INSTRUCTIONS FOR THE TASK
Print every line of the listing below, starting with the line that holds "left shoulder: (44, 508)" and going on through the line that holds "left wrist: (779, 562)", both included, and print nothing else.

++++++++

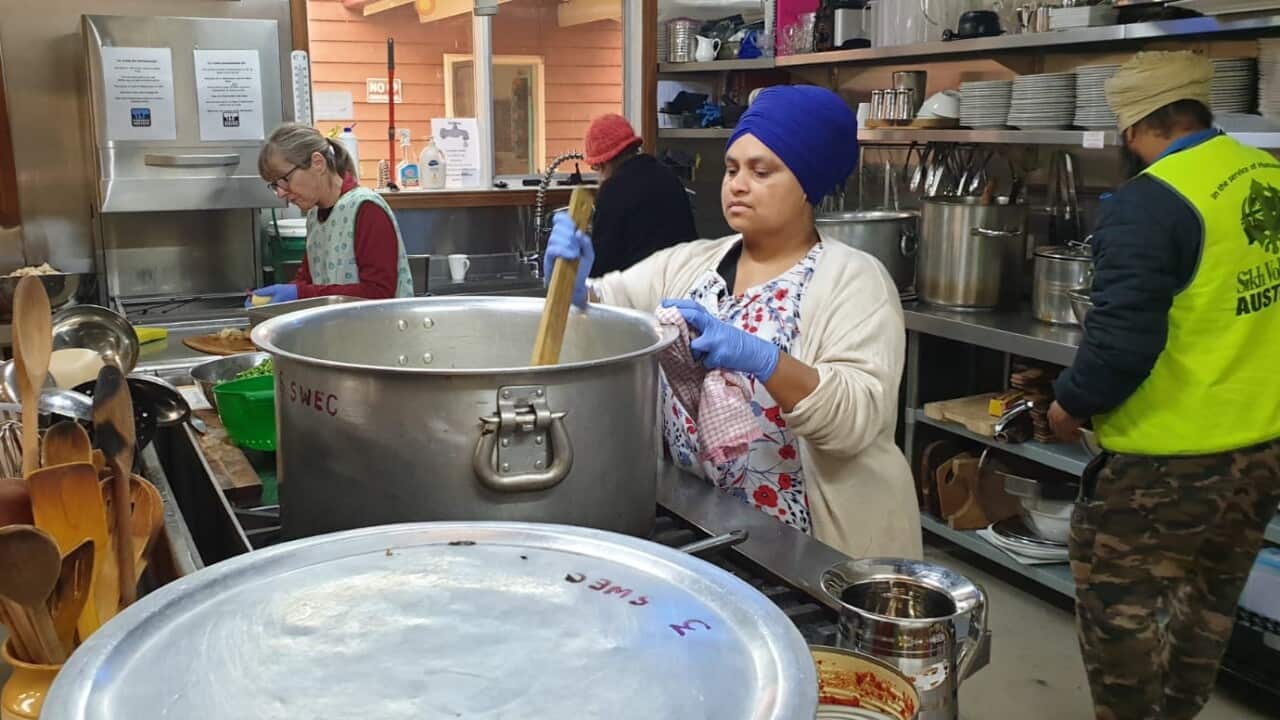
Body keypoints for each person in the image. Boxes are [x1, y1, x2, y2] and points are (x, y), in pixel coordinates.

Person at [545, 86, 921, 560]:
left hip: (816, 549)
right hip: (708, 526)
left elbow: (855, 419)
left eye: (761, 171)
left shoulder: (856, 281)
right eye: (731, 169)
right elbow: (606, 314)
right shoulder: (694, 263)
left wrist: (765, 361)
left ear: (808, 182)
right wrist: (575, 285)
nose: (737, 184)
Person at [1047, 51, 1280, 720]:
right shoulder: (1267, 171)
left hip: (1166, 462)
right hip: (1262, 449)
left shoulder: (1152, 199)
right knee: (1208, 605)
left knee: (1119, 617)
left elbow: (1121, 343)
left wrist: (1070, 401)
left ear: (1132, 129)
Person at [251, 123, 414, 305]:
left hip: (379, 331)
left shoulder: (366, 209)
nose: (281, 193)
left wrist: (299, 293)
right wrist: (279, 298)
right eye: (275, 185)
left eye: (284, 180)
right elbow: (308, 280)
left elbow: (379, 292)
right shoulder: (314, 216)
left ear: (318, 163)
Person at [583, 114, 698, 276]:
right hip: (684, 281)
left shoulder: (612, 190)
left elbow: (601, 267)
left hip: (641, 293)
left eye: (596, 169)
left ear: (603, 163)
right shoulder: (666, 175)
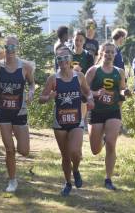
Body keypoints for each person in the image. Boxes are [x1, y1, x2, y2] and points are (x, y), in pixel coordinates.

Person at [0, 35, 35, 192]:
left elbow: (31, 83)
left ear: (17, 49)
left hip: (19, 112)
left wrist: (31, 92)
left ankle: (21, 136)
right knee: (9, 149)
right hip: (2, 111)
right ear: (4, 48)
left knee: (24, 151)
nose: (10, 50)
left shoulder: (25, 67)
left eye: (13, 47)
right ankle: (12, 181)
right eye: (7, 47)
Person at [39, 46, 94, 196]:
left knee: (75, 152)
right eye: (59, 59)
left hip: (76, 120)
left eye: (65, 58)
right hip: (60, 122)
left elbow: (88, 92)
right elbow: (41, 98)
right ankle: (68, 183)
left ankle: (76, 170)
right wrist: (49, 97)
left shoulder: (79, 76)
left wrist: (90, 100)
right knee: (65, 155)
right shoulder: (53, 79)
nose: (62, 61)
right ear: (57, 61)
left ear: (70, 59)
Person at [86, 42, 129, 190]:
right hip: (96, 112)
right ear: (101, 53)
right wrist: (97, 93)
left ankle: (108, 179)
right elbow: (83, 91)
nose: (110, 54)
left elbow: (122, 89)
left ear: (115, 54)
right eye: (107, 52)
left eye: (112, 52)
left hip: (113, 111)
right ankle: (101, 141)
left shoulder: (120, 72)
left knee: (111, 143)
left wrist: (125, 93)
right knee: (95, 150)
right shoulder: (93, 71)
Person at [72, 30, 94, 130]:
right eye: (76, 40)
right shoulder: (67, 54)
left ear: (84, 42)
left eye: (81, 40)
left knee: (83, 101)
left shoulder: (88, 56)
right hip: (69, 82)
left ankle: (82, 121)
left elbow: (91, 72)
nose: (78, 42)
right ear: (73, 39)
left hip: (83, 84)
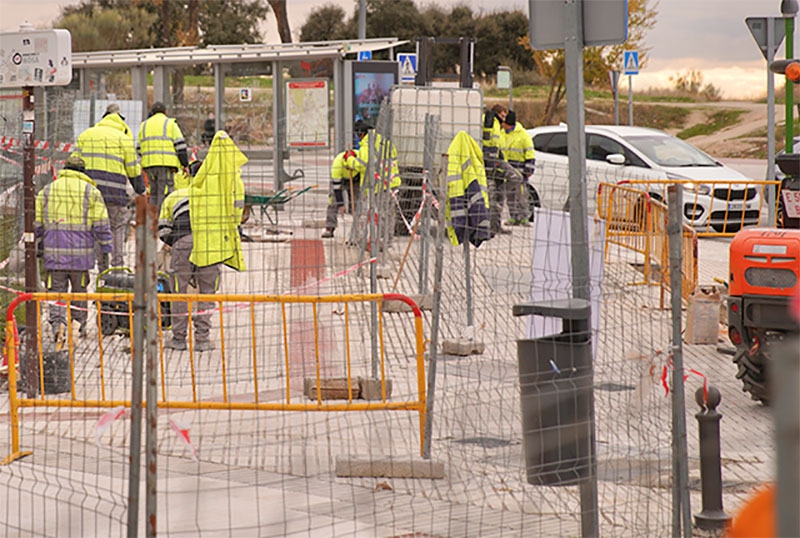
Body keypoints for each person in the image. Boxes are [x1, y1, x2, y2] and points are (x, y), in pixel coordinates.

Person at [159, 131, 246, 352]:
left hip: (183, 244)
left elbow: (162, 229)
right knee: (207, 293)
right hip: (210, 245)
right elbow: (233, 221)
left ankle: (178, 339)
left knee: (179, 292)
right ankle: (202, 340)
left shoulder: (175, 196)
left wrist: (177, 241)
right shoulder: (216, 198)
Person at [35, 154, 113, 347]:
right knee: (79, 292)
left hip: (54, 255)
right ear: (82, 172)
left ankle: (58, 326)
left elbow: (37, 224)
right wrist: (106, 248)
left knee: (57, 293)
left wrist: (36, 245)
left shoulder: (46, 191)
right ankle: (78, 325)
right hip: (81, 257)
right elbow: (102, 225)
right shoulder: (91, 192)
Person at [76, 103, 143, 270]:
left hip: (91, 194)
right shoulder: (123, 138)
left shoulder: (86, 135)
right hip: (115, 194)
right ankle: (118, 266)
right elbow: (133, 168)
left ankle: (102, 267)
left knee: (98, 227)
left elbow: (74, 163)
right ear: (120, 120)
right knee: (118, 227)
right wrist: (141, 189)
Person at [344, 119, 402, 243]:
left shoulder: (367, 144)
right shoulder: (384, 141)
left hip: (378, 185)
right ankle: (387, 240)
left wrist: (349, 160)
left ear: (361, 133)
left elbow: (362, 164)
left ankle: (377, 240)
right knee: (389, 214)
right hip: (392, 182)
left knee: (378, 214)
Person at [137, 102, 190, 210]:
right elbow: (180, 146)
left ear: (152, 113)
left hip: (149, 166)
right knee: (166, 193)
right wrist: (185, 164)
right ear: (165, 112)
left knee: (153, 193)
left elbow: (138, 149)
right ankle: (163, 220)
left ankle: (153, 222)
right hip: (166, 165)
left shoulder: (144, 125)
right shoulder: (170, 124)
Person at [498, 109, 535, 227]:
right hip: (507, 171)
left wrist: (528, 170)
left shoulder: (523, 135)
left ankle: (524, 218)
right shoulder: (501, 134)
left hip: (520, 170)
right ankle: (513, 217)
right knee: (510, 196)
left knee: (521, 196)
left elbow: (530, 153)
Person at [322, 149, 359, 239]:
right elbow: (336, 189)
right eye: (348, 168)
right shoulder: (337, 164)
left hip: (355, 180)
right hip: (340, 179)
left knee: (357, 202)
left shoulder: (360, 159)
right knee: (333, 202)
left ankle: (356, 229)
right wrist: (341, 205)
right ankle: (330, 227)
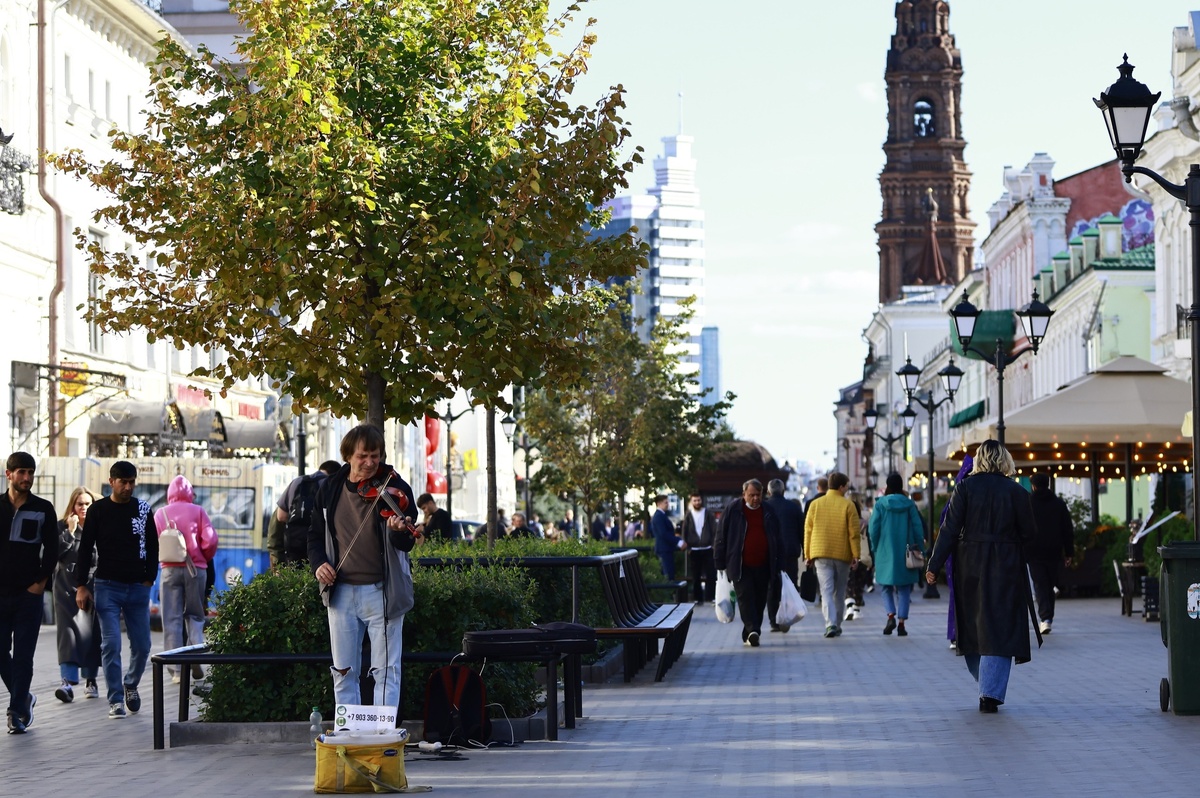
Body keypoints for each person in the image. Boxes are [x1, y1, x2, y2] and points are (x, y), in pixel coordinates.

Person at [309, 425, 418, 712]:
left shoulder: (395, 487)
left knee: (386, 670)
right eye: (363, 456)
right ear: (348, 456)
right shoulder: (329, 488)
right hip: (341, 592)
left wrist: (398, 530)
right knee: (343, 670)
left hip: (382, 590)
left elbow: (405, 543)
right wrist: (319, 563)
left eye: (376, 456)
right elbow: (314, 535)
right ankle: (349, 734)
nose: (371, 463)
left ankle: (382, 736)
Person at [926, 440, 1039, 713]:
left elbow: (949, 529)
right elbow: (1030, 536)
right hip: (1006, 564)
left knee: (974, 623)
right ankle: (990, 690)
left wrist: (934, 564)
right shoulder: (1017, 492)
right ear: (1004, 460)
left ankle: (986, 683)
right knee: (1000, 624)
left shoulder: (964, 488)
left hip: (970, 563)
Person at [76, 460, 158, 719]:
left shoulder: (143, 509)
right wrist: (81, 585)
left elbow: (154, 546)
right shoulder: (98, 510)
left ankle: (130, 683)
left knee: (143, 645)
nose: (128, 487)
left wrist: (149, 578)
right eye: (123, 482)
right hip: (107, 586)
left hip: (137, 587)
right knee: (110, 644)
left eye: (132, 482)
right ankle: (116, 699)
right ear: (111, 482)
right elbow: (85, 547)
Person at [0, 452, 58, 734]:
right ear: (8, 474)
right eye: (21, 472)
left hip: (28, 595)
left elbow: (52, 551)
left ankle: (16, 713)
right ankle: (23, 697)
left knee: (23, 655)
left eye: (30, 473)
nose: (26, 478)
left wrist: (39, 584)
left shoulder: (44, 508)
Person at [154, 475, 218, 683]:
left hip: (169, 570)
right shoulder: (199, 511)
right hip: (195, 569)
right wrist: (202, 558)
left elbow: (153, 543)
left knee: (171, 618)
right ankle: (197, 656)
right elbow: (210, 540)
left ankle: (177, 670)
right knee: (195, 616)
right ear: (190, 492)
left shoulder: (160, 513)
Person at [714, 479, 784, 648]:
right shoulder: (734, 509)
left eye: (758, 495)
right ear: (744, 494)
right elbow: (721, 535)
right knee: (745, 597)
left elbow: (777, 538)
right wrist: (719, 560)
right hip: (740, 564)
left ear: (763, 494)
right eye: (751, 495)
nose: (754, 498)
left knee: (760, 600)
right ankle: (753, 630)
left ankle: (750, 633)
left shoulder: (768, 511)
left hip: (764, 564)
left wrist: (779, 562)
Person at [54, 487, 101, 703]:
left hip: (91, 587)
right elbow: (53, 554)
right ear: (73, 505)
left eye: (87, 504)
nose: (83, 508)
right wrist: (69, 533)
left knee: (90, 634)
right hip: (65, 588)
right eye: (80, 504)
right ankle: (67, 682)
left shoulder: (98, 528)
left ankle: (90, 679)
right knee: (68, 634)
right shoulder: (62, 527)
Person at [803, 471, 860, 638]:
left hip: (821, 553)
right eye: (846, 487)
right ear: (841, 487)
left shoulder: (815, 504)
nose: (847, 490)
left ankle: (830, 624)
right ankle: (838, 624)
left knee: (826, 591)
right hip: (843, 554)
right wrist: (856, 554)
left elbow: (808, 530)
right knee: (840, 591)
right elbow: (854, 533)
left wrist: (807, 554)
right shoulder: (848, 505)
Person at [868, 473, 924, 637]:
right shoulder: (910, 505)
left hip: (885, 551)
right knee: (904, 588)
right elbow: (917, 528)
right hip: (906, 552)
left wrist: (875, 547)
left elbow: (873, 530)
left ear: (887, 486)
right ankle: (901, 623)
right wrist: (920, 548)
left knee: (885, 587)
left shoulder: (880, 505)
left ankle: (890, 615)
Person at [1027, 473, 1074, 635]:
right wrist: (1069, 552)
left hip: (1034, 552)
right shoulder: (1059, 504)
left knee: (1040, 584)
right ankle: (1048, 618)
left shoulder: (1029, 503)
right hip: (1054, 552)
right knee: (1049, 585)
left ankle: (1045, 618)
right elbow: (1068, 529)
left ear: (1033, 486)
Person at [270, 460, 340, 566]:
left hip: (294, 549)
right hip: (320, 553)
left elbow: (281, 516)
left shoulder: (297, 482)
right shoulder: (331, 486)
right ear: (336, 474)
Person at [764, 479, 804, 632]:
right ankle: (786, 618)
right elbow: (801, 530)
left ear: (768, 491)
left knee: (771, 587)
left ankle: (774, 621)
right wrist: (806, 551)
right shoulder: (793, 507)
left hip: (769, 553)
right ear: (783, 491)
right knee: (789, 585)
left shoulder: (764, 507)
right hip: (789, 552)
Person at [680, 493, 717, 604]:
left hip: (707, 548)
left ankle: (710, 597)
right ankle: (697, 598)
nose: (697, 502)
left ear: (701, 500)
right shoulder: (688, 515)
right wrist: (688, 547)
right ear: (692, 502)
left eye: (698, 500)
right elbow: (684, 531)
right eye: (694, 500)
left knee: (711, 574)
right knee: (695, 576)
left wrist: (713, 545)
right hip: (694, 549)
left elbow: (714, 530)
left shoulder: (708, 513)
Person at [651, 495, 684, 579]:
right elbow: (663, 534)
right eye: (665, 502)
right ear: (659, 504)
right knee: (668, 575)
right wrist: (678, 541)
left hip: (665, 549)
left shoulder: (661, 515)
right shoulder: (659, 516)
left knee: (669, 573)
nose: (667, 504)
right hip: (664, 549)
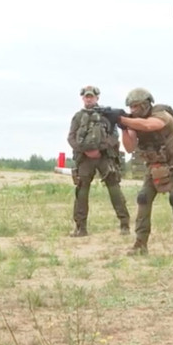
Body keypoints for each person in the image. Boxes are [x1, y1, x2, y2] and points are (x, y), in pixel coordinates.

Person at [117, 88, 173, 257]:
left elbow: (151, 125)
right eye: (131, 107)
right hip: (154, 165)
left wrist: (123, 119)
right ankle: (140, 244)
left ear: (146, 104)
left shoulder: (161, 113)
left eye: (136, 106)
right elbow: (129, 147)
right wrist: (123, 127)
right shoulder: (134, 121)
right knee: (143, 198)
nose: (133, 110)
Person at [66, 85, 131, 236]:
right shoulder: (77, 117)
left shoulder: (107, 115)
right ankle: (80, 227)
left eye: (91, 96)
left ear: (97, 98)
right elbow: (71, 137)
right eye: (86, 96)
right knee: (81, 191)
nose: (89, 99)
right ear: (82, 98)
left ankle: (124, 224)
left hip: (104, 157)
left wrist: (99, 149)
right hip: (85, 159)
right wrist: (85, 151)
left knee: (114, 188)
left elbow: (114, 137)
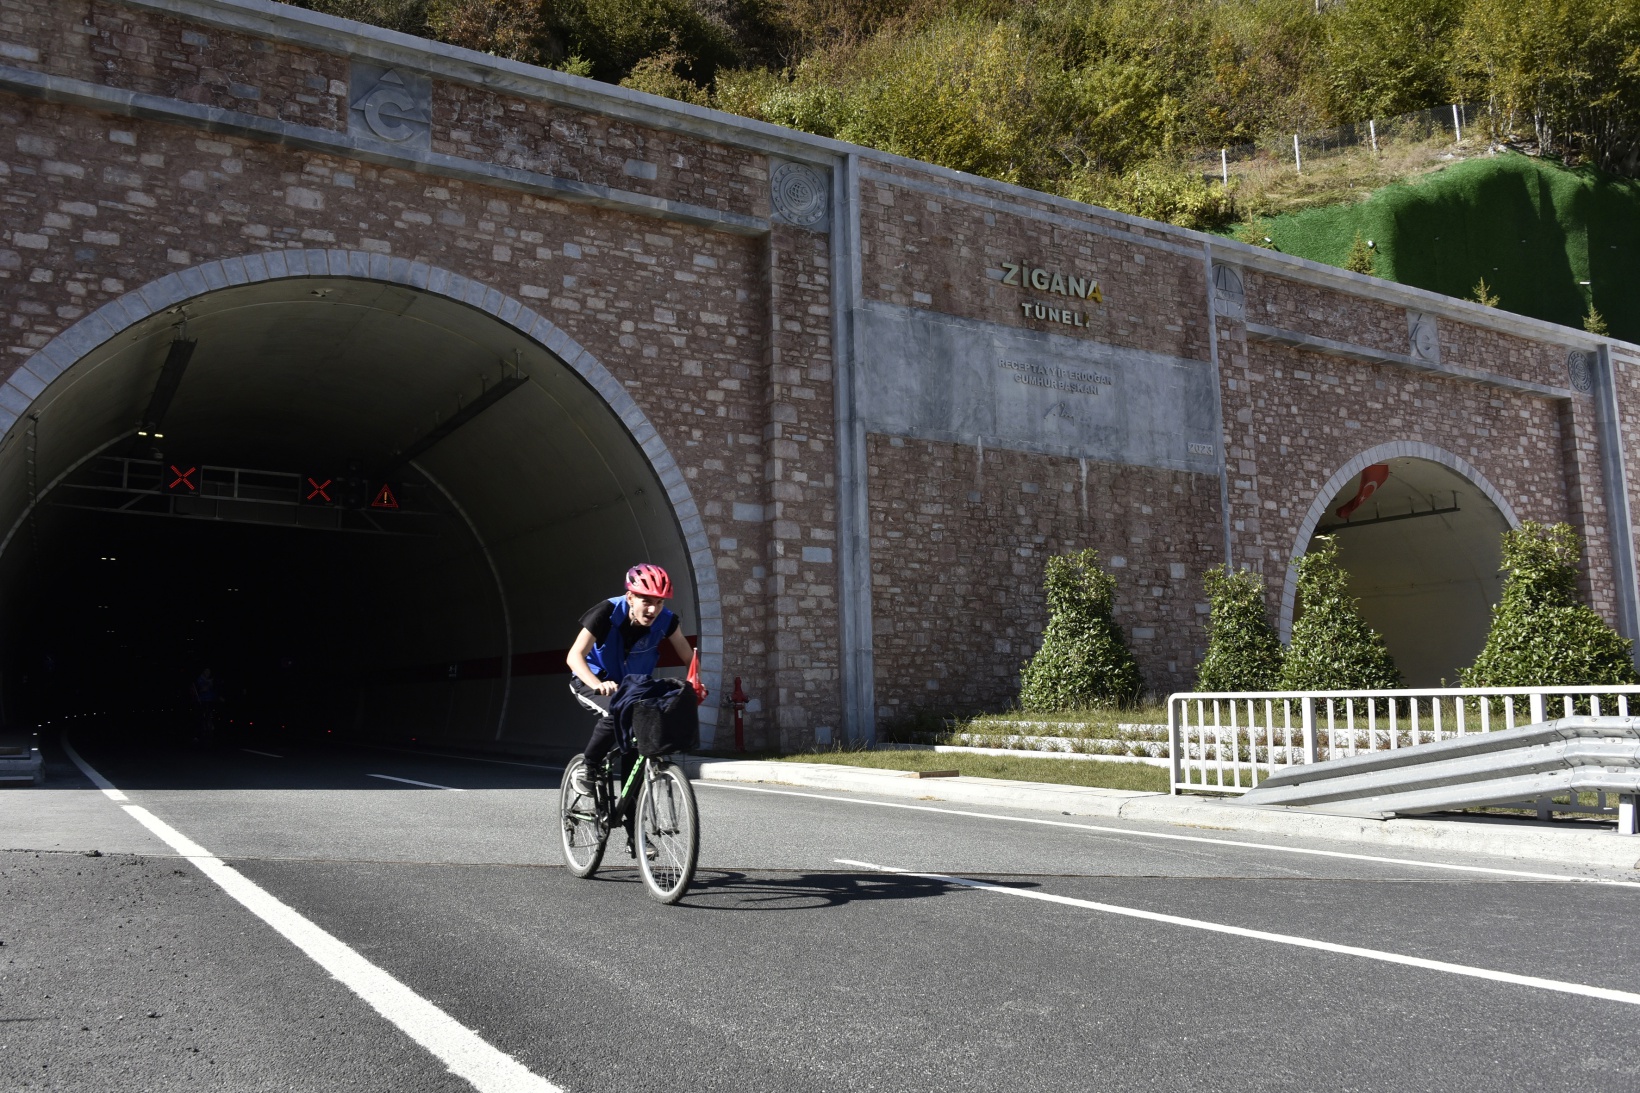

++++++++

ANSWER BOX
left shoulder: (44, 508)
Person at [154, 475, 218, 683]:
left hip: (169, 570)
right shoulder: (199, 511)
right hip: (195, 569)
right wrist: (202, 558)
left elbow: (153, 543)
left knee: (171, 618)
right ankle: (197, 656)
right elbow: (210, 540)
left ankle: (177, 670)
right knee: (195, 616)
right ear: (190, 492)
left shoulder: (160, 513)
Person at [714, 479, 784, 648]:
right shoulder: (734, 509)
left eye: (758, 495)
right ear: (744, 494)
right elbow: (721, 535)
right knee: (745, 597)
left elbow: (777, 538)
right wrist: (719, 560)
right hip: (740, 564)
left ear: (763, 494)
right eye: (751, 495)
nose: (754, 498)
left knee: (760, 600)
right ankle: (753, 630)
left ankle: (750, 633)
left shoulder: (768, 511)
left hip: (764, 564)
left wrist: (779, 562)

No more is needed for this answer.